Frank und Uwe treffen sich mit Freunden im Kiez. »Oh, Mann!« stöhnt Uwe. »Wenn ich an den Sonntagnachmittag >ganz in Familie< denke, wird mir schlecht. Ewig >Rommé< oder >Mensch, ärgere dich nicht, und dann heult mein kleiner Bruder jedesmal, wenn’s, ans Verlieren geht. Das ist vielleicht öde !«
»Junge, paß doch auf!« herrscht Vater Uwe an. Der hat wieder eine Chance verpaßt und zuckt nur mit den Schultern. Kurz darauf schmeißt Vater die Karten auf den Tisch: »Also, spielen wir nun oder wie? Dann aber ordentlich und nicht so lahm!« Uwe legt seine Karten hin. »Ich habe keine Lust auf >Rommé< und schon gar nicht aufs Gewinnen!« Sagt’s, steht auf und verschwindet in sein Zimmer. Die übliche Verstimmung greift um sich.

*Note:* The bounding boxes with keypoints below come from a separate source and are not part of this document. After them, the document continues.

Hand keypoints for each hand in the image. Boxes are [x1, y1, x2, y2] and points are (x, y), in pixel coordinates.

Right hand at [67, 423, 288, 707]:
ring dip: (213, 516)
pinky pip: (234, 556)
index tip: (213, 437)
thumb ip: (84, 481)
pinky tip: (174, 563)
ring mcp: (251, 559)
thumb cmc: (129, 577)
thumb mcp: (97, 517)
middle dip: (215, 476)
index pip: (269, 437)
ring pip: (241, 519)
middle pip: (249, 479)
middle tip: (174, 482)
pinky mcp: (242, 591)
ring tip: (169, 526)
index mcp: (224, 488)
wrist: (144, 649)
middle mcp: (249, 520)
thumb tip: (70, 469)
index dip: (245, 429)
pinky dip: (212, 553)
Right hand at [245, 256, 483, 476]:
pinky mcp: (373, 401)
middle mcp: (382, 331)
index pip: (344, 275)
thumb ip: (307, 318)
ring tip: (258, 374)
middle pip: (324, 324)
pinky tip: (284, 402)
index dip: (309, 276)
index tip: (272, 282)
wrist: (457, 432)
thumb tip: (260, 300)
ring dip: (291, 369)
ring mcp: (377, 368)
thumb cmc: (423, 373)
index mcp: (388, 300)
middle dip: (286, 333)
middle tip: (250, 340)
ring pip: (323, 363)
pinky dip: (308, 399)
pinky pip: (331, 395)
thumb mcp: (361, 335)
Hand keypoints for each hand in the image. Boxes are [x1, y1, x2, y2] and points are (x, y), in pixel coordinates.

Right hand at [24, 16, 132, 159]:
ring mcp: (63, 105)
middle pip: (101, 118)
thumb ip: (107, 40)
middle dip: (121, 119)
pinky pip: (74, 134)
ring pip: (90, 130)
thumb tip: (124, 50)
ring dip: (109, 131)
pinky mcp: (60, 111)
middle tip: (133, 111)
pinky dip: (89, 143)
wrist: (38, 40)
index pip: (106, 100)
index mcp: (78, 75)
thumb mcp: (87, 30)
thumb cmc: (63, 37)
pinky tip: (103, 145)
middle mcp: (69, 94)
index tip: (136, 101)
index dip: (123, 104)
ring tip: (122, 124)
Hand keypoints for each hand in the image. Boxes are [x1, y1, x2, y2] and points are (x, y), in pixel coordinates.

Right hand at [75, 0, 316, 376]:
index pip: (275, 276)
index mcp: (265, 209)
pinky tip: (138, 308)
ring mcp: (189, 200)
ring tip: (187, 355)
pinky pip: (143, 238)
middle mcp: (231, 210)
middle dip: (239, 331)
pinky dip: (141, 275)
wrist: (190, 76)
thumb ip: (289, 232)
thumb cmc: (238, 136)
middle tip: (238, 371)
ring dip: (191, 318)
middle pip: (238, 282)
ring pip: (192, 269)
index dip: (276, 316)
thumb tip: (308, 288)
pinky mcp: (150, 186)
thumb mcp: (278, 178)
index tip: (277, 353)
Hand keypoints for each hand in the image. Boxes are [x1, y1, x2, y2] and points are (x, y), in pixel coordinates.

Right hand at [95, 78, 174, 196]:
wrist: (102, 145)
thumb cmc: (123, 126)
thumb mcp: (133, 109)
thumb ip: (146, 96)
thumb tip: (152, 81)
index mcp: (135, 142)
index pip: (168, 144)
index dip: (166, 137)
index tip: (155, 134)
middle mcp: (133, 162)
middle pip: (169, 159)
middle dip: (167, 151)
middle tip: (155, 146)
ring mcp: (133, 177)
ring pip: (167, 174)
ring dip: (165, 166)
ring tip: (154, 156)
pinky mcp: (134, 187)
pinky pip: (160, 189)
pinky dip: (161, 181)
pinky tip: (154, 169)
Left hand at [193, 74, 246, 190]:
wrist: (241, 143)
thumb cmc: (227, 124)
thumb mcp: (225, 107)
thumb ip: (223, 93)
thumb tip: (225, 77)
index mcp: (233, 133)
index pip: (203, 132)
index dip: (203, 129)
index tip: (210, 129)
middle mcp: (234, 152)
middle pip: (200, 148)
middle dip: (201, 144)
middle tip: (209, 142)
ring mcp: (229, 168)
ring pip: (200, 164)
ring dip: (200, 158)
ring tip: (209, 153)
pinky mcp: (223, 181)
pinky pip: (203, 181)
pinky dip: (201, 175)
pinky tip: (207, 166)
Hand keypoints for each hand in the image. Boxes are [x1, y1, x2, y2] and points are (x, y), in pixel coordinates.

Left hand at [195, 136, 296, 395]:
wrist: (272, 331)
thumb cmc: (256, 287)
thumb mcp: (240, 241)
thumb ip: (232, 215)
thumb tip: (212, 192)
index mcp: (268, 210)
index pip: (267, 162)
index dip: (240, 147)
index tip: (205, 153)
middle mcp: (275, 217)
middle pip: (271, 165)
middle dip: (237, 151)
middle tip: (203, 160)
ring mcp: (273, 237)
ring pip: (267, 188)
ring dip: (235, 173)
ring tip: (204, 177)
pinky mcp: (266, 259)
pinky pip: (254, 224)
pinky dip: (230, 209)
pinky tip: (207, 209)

Deutlicher als in dieser Situation hätte den Eltern nicht werden können, in welcher Spannung Uwe zur Zeit in der Familie lebt. Er hat seine eigenen Ansprüche und Interessen, die er offensichtlich noch nicht in der Familie anmelden konnte. Dabei ist er bereit, sich an Absprachen zu halten (Schließlich hat er sich ja dem obligatorischen »Rommé« gefügt!). Es wird sich zeigen, ob Uwe sein eigentlich doch vorhandenes Interesse an einem gelegentlichen Spiel im Familienkreis realisieren kann – etwa wenn die Eltern das Wochenende gemeinsam mit ihm planen – oder ob er zwangsläufig zum »Spielverderber« wird, der er doch gar nicht ist.